Packet Loss and Hardware Problems
Packet loss and latency are different problems, but they feed into each other. When packets get lost in transit, your device has to request and wait for replacements, which inflates your effective ping. Common causes of packet loss include faulty or degraded cabling, failing network hardware, and wireless interference. A damaged Ethernet cable, a corroded coaxial connector, or an aging modem can all introduce intermittent packet loss that shows up as ping spikes.
You can distinguish between the two problems by watching patterns. If your ping is consistently high, that points to a latency issue like distance, congestion, or connection type. If your ping is normally stable but you see occasional “Request timed out” messages, that’s packet loss, and it often points to a hardware or signal quality problem. Running a continuous ping test (typing “ping -t” followed by an address in your command prompt) for a few minutes can reveal which pattern you’re dealing with.
When Ping Actually Matters
Not every online activity is equally sensitive to ping.

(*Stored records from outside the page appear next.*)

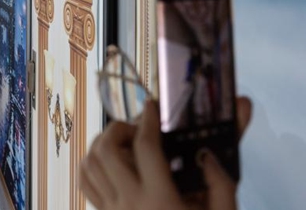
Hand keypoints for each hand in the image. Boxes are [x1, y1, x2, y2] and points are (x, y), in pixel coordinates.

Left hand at [79, 97, 252, 209]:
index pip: (145, 148)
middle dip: (120, 128)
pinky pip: (85, 181)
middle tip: (139, 129)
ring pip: (90, 163)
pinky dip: (92, 163)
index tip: (153, 105)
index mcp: (161, 200)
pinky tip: (111, 162)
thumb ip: (221, 183)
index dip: (148, 120)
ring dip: (103, 143)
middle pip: (107, 150)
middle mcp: (130, 203)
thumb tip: (208, 151)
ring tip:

For web browsing and streaming video, latency barely matters because data loads in large chunks and buffers ahead. For real-time activities, the thresholds are much tighter. In competitive online gaming, players can perceive latency differences as small as 5 to 10 milliseconds, and anything above 50 to 80 milliseconds starts to feel sluggish in fast-paced games. Voice and video calls become choppy around 150 milliseconds. Generally, under 20 milliseconds is excellent, 20 to 50 is good for most uses, 50 to 100 is playable but not ideal for competitive gaming, and above 150 creates noticeable problems for any real-time application.